B.  Furnace and Air Conditioner

 

            Appellant next argues that the costs of the new furnace and central air conditioner should not have been deducted from his lien because they constitute capital improvements to which he did not agree in writing.  The judgment provides for deducting from sale proceeds “[t]he expense for any capital improvements which cost in excess of Five Hundred Dollars ($500) which the parties agreed to in writing.”  The district court determined that the new furnace and air conditioner were not capital improvements, but were instead necessary to maintain the value of the home, and ordered those costs deducted from appellant’s lien.  We disagree and conclude that the furnace and central air conditioning were capital improvements. 

The Minnesota Supreme Court has defined an “improvement” as:

a permanent addition to or betterment of real property that enhances its capital value and that involves the expenditure of labor or money and is designed to make the property more useful or valuable as distinguished from ordinary repairs.

 

Kloster-Madsen, Inc. v. Tafi’s Inc., 303 Minn. 59, 63, 226 N.W.2d 603, 607 (1975). There is no evidence that an emergency made furnace replacement necessary, and the addition of a central air conditioner is not an “ordinary repair.”  Instead, it is an improvement “designed to make the property more useful or valuable.”  

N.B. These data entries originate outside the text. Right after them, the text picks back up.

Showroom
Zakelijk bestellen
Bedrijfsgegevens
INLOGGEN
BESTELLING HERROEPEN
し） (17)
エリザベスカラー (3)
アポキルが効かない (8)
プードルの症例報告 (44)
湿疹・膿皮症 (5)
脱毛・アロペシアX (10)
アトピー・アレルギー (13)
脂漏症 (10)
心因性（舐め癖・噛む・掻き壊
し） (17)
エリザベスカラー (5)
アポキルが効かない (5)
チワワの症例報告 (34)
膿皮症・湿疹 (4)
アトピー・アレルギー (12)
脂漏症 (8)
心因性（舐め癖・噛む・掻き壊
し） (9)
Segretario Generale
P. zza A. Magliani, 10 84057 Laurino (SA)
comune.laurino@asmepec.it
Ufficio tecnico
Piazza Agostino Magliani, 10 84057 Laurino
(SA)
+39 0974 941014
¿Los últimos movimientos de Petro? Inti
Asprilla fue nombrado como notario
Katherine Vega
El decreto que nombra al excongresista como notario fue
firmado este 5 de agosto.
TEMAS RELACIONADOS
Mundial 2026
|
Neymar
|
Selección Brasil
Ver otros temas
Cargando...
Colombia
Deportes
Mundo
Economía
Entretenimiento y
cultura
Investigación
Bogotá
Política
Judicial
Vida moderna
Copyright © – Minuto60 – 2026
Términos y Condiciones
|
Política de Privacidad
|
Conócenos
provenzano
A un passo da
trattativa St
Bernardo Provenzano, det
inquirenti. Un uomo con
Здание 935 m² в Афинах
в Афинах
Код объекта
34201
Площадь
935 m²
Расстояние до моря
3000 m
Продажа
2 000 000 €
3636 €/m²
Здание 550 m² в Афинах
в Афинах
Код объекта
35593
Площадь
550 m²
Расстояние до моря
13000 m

            Respondent argues that, even if the furnace and air conditioner are capital improvements, Stromberg v. Stromberg allows those costs to be deducted from appellant’s lien without his consent despite the judgment’s clear language to the contrary. 397 N.W.2d 396, 401 (Minn. App. 1986).  Stromberg is distinguishable.  There, the original judgment ordered the sale of the home and provided that the parties share maintenance expenses, but the judgment did not provide that improvements made by one party required the consent of the other.  Id. at 398.  Stromberg held that because the capital improvements made by the husband enhanced the value of the marital home and were reflected in the final sale price, the wife was responsible for half the costs.  Id. at 401. 

            In this case, however, the judgment provides that respondent is responsible for ordinary maintenance, and only those capital improvement costs in excess of $500 to which the parties agreed in writing would be deducted from home-sale proceeds.  Appellant did not agree to the installation of the new furnace or air conditioner.  Although it is conceivable that the district court acted equitably and fairly, it was not the result to which the parties stipulated.  Because the district court abused its discretion by failing to recognize the furnace and air conditioner as capital improvements, and by deducting the costs of those improvements from appellant’s lien, we reverse. 

II.

            Appellant argues that the district court should not have denied his motion for conduct-based attorney fees.  District courts have discretion to award fees "against a party who unreasonably contributes to the length or expense of the proceeding."  Minn. Stat. § 518.14, subd. 1 (1998).  The decision to grant or to deny attorney fees in dissolution cases rests almost entirely in the discretion of the district court and will not be disturbed absent a clear abuse of discretion.  Solon v. Solon, 255 N.W.2d 395, 397 (Minn. 1977).  In addition, we have the discretion to award appellate attorney fees in dissolution cases where the requirements of Minn. Stat. § 518.14, subd. 1, are satisfied.  Case v. Case, 516 N.W.2d 570, 574 (Minn. App. 1994).

            Nothing in the record suggests that respondent brought her claim in bad faith or that she unreasonably contributed to the length or cost of proceedings.  Respondent’s motions were brought to determine the amount of appellant’s lien so that respondent could satisfy her obligation to appellant by refinancing the marital home.  The district court did not abuse its discretion by denying appellant conduct-based attorney fees.  We now deny appellant’s request for fees on appeal.  

            Affirmed in part and reversed in part; motion denied.